## GIVEN DATA
+ + + + + + +

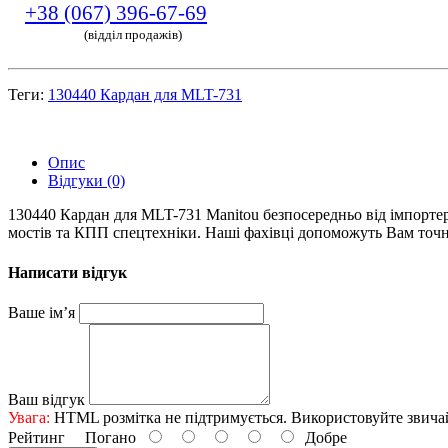
+38 (067) 396-67-69
(відділ продажів)
Теги:
130440 Кардан для MLT-731
Опис
Відгуки (0)
130440 Кардан для MLT-731 Manitou безпосередньо від імпортера
мостів та КПП спецтехніки. Наші фахівці допоможуть Вам точно
Написати відгук
Ваше ім’я
Ваш відгук
Увага:
HTML розмітка не підтримується. Використовуйте звича
Рейтинг
Погано
Добре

+ + + + + + +

## EXERCISE REQUIREMENTS
The expected output is the lines from the one holding "Відгуки (0)" through the last line of the data, exactly as they appear, with nothing before or after.

## RESPONSE TO THIS EXERCISE
Відгуки (0)
130440 Кардан для MLT-731 Manitou безпосередньо від імпортера
мостів та КПП спецтехніки. Наші фахівці допоможуть Вам точно
Написати відгук
Ваше ім’я
Ваш відгук
Увага:
HTML розмітка не підтримується. Використовуйте звича
Рейтинг
Погано
Добре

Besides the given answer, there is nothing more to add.